Another element of tennis style that’s incredibly luxe is the jewelry. After all, nothing seems quite as flippant as breaking a sweat while draped in a diamond necklace or bracelet. The term tennis bracelet first originated after a 1987 U.S. Open match in which American player Chris Evert paused the game to retrieve her diamond bracelet after the clasp broke, sending it flying. It’s rare for players to wear jewelry in contact sports, but in tennis it’s considered a key element of an on-court look.
“The tennis bracelet serves as the perfect piece of jewelry to wear while playing the sport or, for that matter, any other athletic activity,” says Kim-Eva Wempe, owner and managing partner of jewelry brand Wempe. “It’s lightweight, usually fits pretty snug to the arm, and isn’t bulky, so you don’t have to worry about it being a distraction or moving around much.” This practical luxury is just as appealing off the court, as many women find themselves dressing with versatility in mind. A simple strand of diamonds can be styled just as easily with jeans and a tee as it can be with a black-tie gown.

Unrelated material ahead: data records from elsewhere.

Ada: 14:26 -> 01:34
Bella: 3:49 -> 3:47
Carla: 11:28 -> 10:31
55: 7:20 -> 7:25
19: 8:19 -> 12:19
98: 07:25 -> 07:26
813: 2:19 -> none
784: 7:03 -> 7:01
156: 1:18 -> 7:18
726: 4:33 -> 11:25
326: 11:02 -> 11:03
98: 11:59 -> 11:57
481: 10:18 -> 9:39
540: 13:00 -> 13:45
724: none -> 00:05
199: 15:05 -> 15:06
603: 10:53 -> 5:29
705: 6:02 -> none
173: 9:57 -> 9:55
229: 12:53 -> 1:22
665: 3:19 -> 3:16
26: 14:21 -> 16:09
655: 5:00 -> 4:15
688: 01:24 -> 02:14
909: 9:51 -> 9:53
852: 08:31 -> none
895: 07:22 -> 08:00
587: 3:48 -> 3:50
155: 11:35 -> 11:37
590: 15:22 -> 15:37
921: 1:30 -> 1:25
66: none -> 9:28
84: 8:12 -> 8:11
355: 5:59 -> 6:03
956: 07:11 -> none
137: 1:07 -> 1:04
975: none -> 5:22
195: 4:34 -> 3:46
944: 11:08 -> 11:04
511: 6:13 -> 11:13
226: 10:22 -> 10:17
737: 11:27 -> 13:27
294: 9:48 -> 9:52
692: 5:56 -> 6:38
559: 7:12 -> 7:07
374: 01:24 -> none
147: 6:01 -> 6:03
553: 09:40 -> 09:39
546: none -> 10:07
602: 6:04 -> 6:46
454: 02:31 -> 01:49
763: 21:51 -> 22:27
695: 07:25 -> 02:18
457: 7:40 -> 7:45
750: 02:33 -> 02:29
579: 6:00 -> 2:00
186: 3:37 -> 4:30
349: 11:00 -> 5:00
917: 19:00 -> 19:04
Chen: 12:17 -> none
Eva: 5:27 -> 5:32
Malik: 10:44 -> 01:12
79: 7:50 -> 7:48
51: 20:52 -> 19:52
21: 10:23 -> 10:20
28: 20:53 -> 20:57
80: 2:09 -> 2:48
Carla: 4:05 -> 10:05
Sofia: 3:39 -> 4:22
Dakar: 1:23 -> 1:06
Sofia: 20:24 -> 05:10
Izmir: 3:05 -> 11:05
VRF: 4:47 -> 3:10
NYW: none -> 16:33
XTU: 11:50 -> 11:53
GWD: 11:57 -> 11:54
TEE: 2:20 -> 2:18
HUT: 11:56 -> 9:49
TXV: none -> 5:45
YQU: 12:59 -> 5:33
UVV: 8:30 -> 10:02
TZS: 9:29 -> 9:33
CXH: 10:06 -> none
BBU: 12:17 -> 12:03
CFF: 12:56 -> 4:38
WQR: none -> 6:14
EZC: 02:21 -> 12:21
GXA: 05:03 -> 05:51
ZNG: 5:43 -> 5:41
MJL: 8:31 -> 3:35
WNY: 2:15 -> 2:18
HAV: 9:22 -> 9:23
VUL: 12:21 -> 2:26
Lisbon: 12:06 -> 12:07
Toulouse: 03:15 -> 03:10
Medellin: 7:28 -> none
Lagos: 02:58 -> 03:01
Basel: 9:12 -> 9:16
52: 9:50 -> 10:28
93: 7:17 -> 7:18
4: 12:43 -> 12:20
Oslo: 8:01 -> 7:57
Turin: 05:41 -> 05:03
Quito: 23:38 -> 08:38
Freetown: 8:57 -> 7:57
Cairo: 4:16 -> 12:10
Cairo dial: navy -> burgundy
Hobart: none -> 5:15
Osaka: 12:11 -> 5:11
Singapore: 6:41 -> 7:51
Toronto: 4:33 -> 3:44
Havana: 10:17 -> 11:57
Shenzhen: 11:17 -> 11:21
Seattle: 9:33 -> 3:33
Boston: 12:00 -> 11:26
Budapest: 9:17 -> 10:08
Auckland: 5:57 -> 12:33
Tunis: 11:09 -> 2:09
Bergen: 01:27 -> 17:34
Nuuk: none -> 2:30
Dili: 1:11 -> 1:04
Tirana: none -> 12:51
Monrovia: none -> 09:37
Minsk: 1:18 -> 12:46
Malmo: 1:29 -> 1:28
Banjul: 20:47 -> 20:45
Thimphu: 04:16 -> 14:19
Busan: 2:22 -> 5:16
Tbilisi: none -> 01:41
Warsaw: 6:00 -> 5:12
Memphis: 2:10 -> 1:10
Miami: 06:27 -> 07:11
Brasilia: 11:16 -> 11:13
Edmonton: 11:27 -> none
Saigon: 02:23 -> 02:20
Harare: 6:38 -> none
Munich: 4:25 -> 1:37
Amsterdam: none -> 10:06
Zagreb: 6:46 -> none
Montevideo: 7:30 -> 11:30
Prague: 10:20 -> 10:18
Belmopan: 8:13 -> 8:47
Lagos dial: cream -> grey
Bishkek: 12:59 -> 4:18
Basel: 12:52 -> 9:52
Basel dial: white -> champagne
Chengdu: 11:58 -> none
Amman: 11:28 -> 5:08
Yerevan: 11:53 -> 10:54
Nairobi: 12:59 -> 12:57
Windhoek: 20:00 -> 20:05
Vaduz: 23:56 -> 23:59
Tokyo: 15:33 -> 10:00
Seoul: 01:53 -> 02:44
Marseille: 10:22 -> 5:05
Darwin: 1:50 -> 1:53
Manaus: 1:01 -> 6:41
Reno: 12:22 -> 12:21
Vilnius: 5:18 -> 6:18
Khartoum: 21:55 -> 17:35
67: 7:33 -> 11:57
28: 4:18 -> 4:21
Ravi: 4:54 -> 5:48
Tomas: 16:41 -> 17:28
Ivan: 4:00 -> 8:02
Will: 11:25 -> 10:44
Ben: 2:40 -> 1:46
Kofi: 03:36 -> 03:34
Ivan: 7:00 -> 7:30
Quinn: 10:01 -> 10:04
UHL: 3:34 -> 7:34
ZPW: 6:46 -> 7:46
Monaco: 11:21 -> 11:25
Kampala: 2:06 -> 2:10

On social media, as users continue to develop the way they interact with followers, presentation has evolved from one of millennial-led polished perfection to a more Gen Z–driven unaffectedness by way of super-cropped photos and unaffected poses. There’s a certain flippancy, even when dressed in head-to-toe designer duds. Ultimately, tenniscore serves to be the perfect trend for both generations. It’s preppy and polished, but a sweaty post-play selfie is just as easy to capture as one perfectly posed pregame. When it comes to little white miniskirts and stacked diamonds, it really is love-love.